Shortly before that, he stopped me as I was walking out and told me I was doing a great job. “Keep on doing what you’re doing,” he said. I was somewhat spooked because his words seemed so final as if I would never see him again.
Two months later on a Saturday afternoon, I received word that he had died in a car accident with his sister earlier that morning. He had been on his way to check out a piece of property for a halfway house in the wilderness that he wanted to build for inmates, so they could fully adjust to the outside world before re-entering society.
At Arnulfo’s funeral, we were a microcosm of his world. We represented every color and many different backgrounds. In addition to his Mexican-American family and friends, many of us were volunteers and advisors that had gotten to know him while he had been in prison. Others were former inmates. I recognized Ali, who was one of the pallbearers. After being released last year, he had immediately gotten a job using the computer coding skills he had learned while in prison. I also spotted Sam, another former newspaper staffer that had just been released.
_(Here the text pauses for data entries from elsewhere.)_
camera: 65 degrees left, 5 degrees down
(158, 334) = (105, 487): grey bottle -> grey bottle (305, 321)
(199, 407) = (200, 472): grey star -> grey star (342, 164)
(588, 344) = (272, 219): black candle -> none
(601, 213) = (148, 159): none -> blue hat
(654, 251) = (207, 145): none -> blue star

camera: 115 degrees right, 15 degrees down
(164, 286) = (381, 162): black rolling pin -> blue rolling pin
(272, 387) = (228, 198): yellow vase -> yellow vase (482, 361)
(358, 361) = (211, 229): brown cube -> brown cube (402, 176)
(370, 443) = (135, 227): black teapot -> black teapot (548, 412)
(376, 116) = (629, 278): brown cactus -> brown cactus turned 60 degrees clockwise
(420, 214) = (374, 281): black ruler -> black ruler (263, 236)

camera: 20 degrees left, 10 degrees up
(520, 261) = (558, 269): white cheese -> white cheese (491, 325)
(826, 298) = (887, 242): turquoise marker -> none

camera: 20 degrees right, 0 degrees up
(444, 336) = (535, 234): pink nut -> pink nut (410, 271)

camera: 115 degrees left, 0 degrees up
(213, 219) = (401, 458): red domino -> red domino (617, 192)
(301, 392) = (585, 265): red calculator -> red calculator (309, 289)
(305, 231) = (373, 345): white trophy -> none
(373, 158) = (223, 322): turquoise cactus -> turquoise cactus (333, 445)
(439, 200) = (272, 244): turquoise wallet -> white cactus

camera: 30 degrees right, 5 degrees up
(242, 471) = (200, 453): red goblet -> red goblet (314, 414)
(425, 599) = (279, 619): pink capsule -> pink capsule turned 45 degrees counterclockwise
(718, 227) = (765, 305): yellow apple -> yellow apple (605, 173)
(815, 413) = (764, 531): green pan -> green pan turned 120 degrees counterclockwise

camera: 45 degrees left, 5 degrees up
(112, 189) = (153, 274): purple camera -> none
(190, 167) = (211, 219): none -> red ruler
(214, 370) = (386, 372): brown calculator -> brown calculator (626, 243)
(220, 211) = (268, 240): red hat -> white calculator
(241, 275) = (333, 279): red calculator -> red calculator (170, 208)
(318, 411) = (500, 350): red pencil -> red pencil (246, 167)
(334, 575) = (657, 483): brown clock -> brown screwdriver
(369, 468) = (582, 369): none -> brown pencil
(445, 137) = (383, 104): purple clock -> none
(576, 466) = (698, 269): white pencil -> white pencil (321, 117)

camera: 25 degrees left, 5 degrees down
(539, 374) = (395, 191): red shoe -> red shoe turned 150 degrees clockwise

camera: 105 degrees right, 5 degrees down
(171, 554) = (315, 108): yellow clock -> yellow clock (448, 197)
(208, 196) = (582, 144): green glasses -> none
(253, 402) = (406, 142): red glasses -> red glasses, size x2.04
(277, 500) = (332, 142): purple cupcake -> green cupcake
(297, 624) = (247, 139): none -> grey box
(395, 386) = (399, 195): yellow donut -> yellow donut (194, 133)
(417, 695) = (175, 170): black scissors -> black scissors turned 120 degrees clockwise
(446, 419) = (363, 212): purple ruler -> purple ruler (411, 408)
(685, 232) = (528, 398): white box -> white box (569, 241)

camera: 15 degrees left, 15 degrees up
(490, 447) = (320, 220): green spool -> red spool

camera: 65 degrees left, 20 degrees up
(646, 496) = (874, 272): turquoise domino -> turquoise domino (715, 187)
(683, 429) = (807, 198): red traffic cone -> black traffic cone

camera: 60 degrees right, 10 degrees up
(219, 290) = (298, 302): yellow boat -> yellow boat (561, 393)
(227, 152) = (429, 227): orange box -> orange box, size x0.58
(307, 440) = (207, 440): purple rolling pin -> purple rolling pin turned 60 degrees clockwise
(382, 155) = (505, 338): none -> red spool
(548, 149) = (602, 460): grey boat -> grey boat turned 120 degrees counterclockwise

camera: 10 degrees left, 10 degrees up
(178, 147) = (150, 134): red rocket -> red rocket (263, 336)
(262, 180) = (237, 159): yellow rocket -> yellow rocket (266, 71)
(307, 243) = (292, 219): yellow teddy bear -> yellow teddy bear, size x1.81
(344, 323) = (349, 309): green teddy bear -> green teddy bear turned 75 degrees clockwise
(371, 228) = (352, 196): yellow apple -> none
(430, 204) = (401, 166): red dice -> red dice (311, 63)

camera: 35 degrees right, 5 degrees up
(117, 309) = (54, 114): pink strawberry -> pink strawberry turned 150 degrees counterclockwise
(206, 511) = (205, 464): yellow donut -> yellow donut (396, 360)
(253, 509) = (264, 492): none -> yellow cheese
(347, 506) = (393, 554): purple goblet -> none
At the service, one reverend spoke of how Arnulfo and a small group of men with life sentences had started a program to help prepare men emotionally and spiritually for the challenges they would face when they were released. Even though his prospects for getting released was initially bleak, Arnulfo had wanted to help prevent other men from cycling in and out of prison like he had.
Tears ran down my cheek as I mourned his premature death and the loss of all he could have contributed to the world. I understood for the first time, how much I had been reassured by his presence. Amid all the divisiveness and hate in the world, he had shown me that it was possible to change for the better, bring people together and do good even in the worst of circumstances.